▸ **Work to be completed**: Among the entries below, extract exactly the lines that run from the one with "X421126D01*" through the one with "X439366Y49067D01*", both ends included.
◆ ◆ ◆ ◆ ◆ ◆ ◆
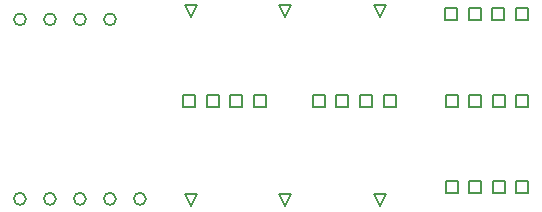
<source format=gbr>
G04*
G04 #@! TF.GenerationSoftware,Altium Limited,Altium Designer,23.0.1 (38)*
G04*
G04 Layer_Color=2752767*
%FSLAX25Y25*%
%MOIN*%
G70*
G04*
G04 #@! TF.SameCoordinates,CB264EA1-B4AC-40A8-8FC8-DEB541A081C8*
G04*
G04*
G04 #@! TF.FilePolarity,Positive*
G04*
G01*
G75*
%ADD11C,0.00500*%
%ADD22C,0.00667*%
D11*
X405378Y82000D02*
Y86000D01*
X409378D01*
Y82000D01*
X405378D01*
X413252D02*
Y86000D01*
X417252D01*
Y82000D01*
X413252D01*
X421126D02*
Y86000D01*
X425126D01*
Y82000D01*
X421126D01*
X429000D02*
Y86000D01*
X433000D01*
Y82000D01*
X429000D01*
X448626D02*
Y86000D01*
X452626D01*
Y82000D01*
X448626D01*
X456500D02*
Y86000D01*
X460500D01*
Y82000D01*
X456500D01*
X464374D02*
Y86000D01*
X468374D01*
Y82000D01*
X464374D01*
X472248D02*
Y86000D01*
X476248D01*
Y82000D01*
X472248D01*
X516500Y53500D02*
Y57500D01*
X520500D01*
Y53500D01*
X516500D01*
X508626D02*
Y57500D01*
X512626D01*
Y53500D01*
X508626D01*
X500752D02*
Y57500D01*
X504752D01*
Y53500D01*
X500752D01*
X492878D02*
Y57500D01*
X496878D01*
Y53500D01*
X492878D01*
X516500Y82000D02*
Y86000D01*
X520500D01*
Y82000D01*
X516500D01*
X508626D02*
Y86000D01*
X512626D01*
Y82000D01*
X508626D01*
X500752D02*
Y86000D01*
X504752D01*
Y82000D01*
X500752D01*
X492878D02*
Y86000D01*
X496878D01*
Y82000D01*
X492878D01*
X516311Y111000D02*
Y115000D01*
X520311D01*
Y111000D01*
X516311D01*
X508437D02*
Y115000D01*
X512437D01*
Y111000D01*
X508437D01*
X500563D02*
Y115000D01*
X504563D01*
Y111000D01*
X500563D01*
X492689D02*
Y115000D01*
X496689D01*
Y111000D01*
X492689D01*
X439366Y112059D02*
X437366Y116059D01*
X441366D01*
X439366Y112059D01*
X470862D02*
X468862Y116059D01*
X472862D01*
X470862Y112059D01*
X407870D02*
X405870Y116059D01*
X409870D01*
X407870Y112059D01*
Y49067D02*
X405870Y53067D01*
X409870D01*
X407870Y49067D01*
X439366D02*
X437366Y53067D01*
X441366D01*
X439366Y49067D01*
X470862D02*
X468862Y53067D01*
X472862D01*
X470862Y49067D01*
D22*
X363000Y111343D02*
G03*
X363000Y111343I-2000J0D01*
G01*
X373000D02*
G03*
X373000Y111343I-2000J0D01*
G01*
X353000D02*
G03*
X353000Y111343I-2000J0D01*
G01*
Y51500D02*
G03*
X353000Y51500I-2000J0D01*
G01*
X393000D02*
G03*
X393000Y51500I-2000J0D01*
G01*
X363000D02*
G03*
X363000Y51500I-2000J0D01*
G01*
X383000D02*
G03*
X383000Y51500I-2000J0D01*
G01*
X373000D02*
G03*
X373000Y51500I-2000J0D01*
G01*
X383000Y111343D02*
G03*
X383000Y111343I-2000J0D01*
G01*
M02*

</source>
◆ ◆ ◆ ◆ ◆ ◆ ◆
▸ **Result of this task**:
X421126D01*
X429000D02*
Y86000D01*
X433000D01*
Y82000D01*
X429000D01*
X448626D02*
Y86000D01*
X452626D01*
Y82000D01*
X448626D01*
X456500D02*
Y86000D01*
X460500D01*
Y82000D01*
X456500D01*
X464374D02*
Y86000D01*
X468374D01*
Y82000D01*
X464374D01*
X472248D02*
Y86000D01*
X476248D01*
Y82000D01*
X472248D01*
X516500Y53500D02*
Y57500D01*
X520500D01*
Y53500D01*
X516500D01*
X508626D02*
Y57500D01*
X512626D01*
Y53500D01*
X508626D01*
X500752D02*
Y57500D01*
X504752D01*
Y53500D01*
X500752D01*
X492878D02*
Y57500D01*
X496878D01*
Y53500D01*
X492878D01*
X516500Y82000D02*
Y86000D01*
X520500D01*
Y82000D01*
X516500D01*
X508626D02*
Y86000D01*
X512626D01*
Y82000D01*
X508626D01*
X500752D02*
Y86000D01*
X504752D01*
Y82000D01*
X500752D01*
X492878D02*
Y86000D01*
X496878D01*
Y82000D01*
X492878D01*
X516311Y111000D02*
Y115000D01*
X520311D01*
Y111000D01*
X516311D01*
X508437D02*
Y115000D01*
X512437D01*
Y111000D01*
X508437D01*
X500563D02*
Y115000D01*
X504563D01*
Y111000D01*
X500563D01*
X492689D02*
Y115000D01*
X496689D01*
Y111000D01*
X492689D01*
X439366Y112059D02*
X437366Y116059D01*
X441366D01*
X439366Y112059D01*
X470862D02*
X468862Y116059D01*
X472862D01*
X470862Y112059D01*
X407870D02*
X405870Y116059D01*
X409870D01*
X407870Y112059D01*
Y49067D02*
X405870Y53067D01*
X409870D01*
X407870Y49067D01*
X439366D02*
X437366Y53067D01*
X441366D01*
X439366Y49067D01*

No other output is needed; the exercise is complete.